A bare count is the expected answer, namely the number of lines in the records that have the word "wire".

>>

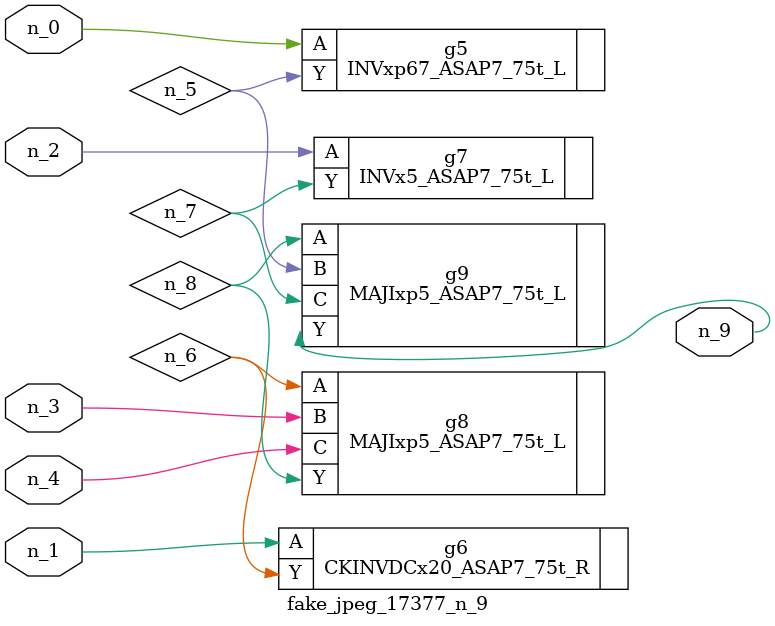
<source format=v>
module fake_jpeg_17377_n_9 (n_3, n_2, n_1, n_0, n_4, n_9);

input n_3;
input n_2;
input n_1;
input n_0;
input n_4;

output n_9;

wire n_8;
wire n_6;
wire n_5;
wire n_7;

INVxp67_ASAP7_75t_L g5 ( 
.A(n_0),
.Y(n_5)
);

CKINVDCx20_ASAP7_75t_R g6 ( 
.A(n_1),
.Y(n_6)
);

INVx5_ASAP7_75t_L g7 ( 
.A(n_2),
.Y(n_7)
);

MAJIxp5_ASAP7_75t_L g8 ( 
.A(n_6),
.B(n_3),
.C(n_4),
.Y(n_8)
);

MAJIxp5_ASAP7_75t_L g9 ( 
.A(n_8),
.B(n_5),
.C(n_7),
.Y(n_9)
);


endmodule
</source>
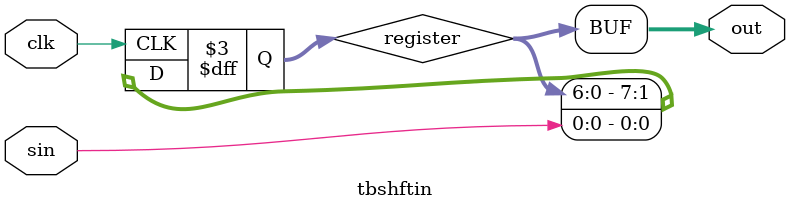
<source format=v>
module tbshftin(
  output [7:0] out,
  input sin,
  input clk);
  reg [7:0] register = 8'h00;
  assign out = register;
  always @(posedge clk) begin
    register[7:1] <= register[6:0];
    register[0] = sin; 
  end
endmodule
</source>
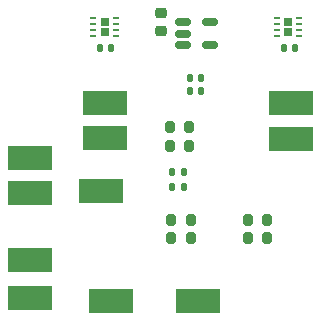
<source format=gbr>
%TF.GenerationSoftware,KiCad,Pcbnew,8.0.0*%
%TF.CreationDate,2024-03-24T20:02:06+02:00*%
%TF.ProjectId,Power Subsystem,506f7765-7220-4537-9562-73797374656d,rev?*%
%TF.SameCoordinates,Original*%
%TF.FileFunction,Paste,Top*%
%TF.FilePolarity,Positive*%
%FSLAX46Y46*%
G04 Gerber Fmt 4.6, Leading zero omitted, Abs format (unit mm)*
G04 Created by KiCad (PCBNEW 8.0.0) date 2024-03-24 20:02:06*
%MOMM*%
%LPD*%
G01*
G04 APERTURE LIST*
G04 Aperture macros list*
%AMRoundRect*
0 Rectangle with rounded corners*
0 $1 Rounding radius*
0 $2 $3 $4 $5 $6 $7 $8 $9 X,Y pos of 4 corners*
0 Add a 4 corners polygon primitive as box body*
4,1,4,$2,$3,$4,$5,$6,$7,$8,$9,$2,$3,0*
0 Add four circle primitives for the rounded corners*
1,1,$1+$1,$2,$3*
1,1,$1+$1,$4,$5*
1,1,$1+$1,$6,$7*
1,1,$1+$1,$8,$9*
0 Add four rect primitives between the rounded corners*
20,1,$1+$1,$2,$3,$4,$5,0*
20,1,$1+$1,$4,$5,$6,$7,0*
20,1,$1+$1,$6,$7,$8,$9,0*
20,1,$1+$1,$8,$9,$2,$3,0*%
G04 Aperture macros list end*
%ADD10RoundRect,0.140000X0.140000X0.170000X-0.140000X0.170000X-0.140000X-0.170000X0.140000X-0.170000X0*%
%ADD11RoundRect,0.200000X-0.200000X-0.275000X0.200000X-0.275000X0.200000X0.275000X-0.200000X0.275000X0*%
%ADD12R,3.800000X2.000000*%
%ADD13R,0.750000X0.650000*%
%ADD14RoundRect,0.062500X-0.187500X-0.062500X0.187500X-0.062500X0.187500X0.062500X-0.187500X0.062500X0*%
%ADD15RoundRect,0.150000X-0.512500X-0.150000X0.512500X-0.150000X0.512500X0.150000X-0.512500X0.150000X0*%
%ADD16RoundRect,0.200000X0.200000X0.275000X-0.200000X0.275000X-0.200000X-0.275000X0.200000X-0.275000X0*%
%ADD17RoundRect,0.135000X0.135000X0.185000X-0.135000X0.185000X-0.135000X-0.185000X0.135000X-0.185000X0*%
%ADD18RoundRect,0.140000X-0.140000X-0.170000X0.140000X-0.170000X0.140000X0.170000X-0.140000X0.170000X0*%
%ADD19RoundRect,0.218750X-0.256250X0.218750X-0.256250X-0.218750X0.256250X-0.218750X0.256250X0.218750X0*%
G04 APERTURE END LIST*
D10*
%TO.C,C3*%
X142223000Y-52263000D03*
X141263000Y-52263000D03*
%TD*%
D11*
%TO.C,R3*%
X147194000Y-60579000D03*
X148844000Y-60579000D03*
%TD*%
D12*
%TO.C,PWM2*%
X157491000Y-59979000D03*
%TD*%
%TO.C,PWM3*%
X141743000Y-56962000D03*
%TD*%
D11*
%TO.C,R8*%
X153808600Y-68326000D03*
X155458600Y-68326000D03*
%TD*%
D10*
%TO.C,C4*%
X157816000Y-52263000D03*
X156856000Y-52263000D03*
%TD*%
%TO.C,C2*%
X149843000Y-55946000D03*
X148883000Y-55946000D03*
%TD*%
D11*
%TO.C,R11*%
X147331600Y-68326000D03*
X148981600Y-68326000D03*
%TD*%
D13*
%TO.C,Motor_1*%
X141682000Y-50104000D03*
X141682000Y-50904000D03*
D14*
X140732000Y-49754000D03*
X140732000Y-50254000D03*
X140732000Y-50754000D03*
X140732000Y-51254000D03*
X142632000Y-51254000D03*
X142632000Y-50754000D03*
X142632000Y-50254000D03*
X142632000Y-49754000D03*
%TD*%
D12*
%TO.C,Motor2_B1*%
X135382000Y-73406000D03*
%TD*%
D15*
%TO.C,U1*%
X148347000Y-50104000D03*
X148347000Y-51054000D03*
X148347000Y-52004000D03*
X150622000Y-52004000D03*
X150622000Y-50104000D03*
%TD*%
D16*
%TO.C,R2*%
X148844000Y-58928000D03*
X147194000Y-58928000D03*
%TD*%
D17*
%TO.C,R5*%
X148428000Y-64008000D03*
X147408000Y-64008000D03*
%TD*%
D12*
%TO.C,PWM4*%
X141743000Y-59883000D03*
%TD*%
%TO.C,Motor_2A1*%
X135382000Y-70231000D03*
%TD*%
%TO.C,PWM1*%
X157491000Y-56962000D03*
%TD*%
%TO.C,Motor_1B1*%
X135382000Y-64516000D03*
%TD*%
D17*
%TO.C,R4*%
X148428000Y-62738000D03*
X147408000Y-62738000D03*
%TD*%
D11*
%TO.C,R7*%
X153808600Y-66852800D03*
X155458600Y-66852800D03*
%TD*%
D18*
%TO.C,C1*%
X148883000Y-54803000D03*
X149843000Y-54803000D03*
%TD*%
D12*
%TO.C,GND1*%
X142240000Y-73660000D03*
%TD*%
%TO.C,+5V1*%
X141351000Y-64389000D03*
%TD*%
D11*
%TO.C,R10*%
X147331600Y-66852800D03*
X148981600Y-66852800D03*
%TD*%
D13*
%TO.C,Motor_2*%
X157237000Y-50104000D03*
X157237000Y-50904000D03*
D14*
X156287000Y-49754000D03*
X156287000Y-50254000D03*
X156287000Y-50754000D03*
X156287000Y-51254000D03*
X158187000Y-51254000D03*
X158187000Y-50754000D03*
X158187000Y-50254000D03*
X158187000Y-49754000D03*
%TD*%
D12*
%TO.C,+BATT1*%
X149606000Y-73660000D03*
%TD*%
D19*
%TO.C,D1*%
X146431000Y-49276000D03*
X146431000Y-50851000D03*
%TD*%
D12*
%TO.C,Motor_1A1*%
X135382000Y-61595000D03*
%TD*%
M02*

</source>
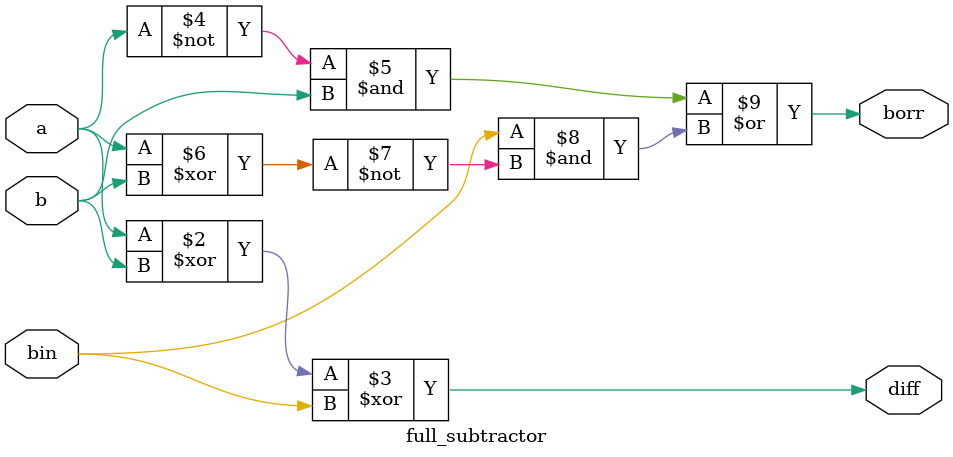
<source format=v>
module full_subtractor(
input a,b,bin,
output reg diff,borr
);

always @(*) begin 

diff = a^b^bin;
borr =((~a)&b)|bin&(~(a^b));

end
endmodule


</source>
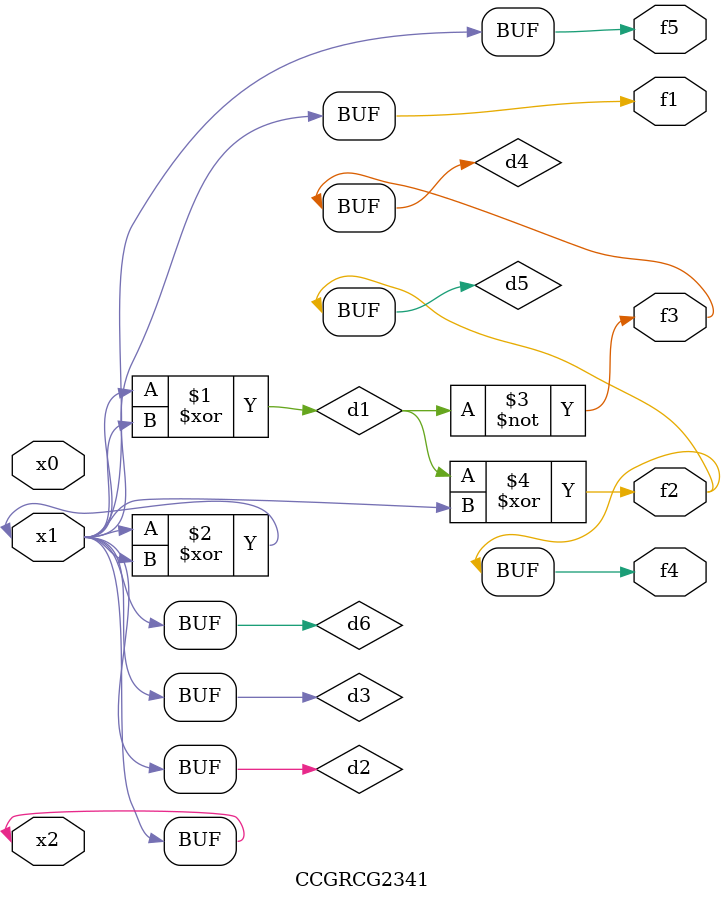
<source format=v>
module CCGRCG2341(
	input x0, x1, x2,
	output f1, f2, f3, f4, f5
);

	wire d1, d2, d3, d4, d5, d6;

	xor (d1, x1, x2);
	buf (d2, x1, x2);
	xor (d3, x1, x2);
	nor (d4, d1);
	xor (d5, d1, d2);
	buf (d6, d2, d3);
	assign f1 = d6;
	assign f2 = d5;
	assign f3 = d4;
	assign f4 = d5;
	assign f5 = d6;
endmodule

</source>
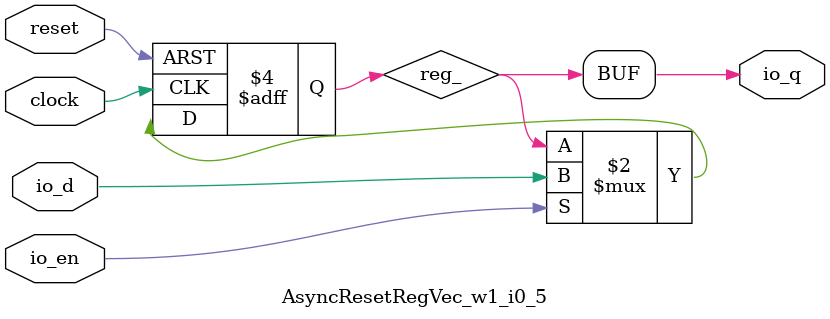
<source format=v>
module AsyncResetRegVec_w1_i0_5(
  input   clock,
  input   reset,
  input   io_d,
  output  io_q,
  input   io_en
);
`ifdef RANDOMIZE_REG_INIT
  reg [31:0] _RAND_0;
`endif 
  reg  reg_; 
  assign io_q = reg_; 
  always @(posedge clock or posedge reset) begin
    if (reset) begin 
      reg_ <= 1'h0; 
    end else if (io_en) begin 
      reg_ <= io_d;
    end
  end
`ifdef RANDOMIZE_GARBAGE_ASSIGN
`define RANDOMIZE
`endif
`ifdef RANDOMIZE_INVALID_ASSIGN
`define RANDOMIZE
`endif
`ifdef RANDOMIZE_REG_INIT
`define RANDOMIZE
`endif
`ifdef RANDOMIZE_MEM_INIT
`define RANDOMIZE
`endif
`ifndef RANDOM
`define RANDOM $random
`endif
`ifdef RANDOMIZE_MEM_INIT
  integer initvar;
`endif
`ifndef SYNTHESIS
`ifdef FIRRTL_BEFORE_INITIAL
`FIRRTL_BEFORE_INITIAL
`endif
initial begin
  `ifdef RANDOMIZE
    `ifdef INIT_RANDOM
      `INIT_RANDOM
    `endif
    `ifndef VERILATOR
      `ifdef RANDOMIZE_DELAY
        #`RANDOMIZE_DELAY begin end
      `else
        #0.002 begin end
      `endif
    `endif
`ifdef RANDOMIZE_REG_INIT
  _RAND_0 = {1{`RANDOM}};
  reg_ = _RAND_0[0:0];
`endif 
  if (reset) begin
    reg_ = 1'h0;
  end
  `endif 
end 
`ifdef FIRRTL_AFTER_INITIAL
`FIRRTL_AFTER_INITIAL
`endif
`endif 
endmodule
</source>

<<

## Output of the task
5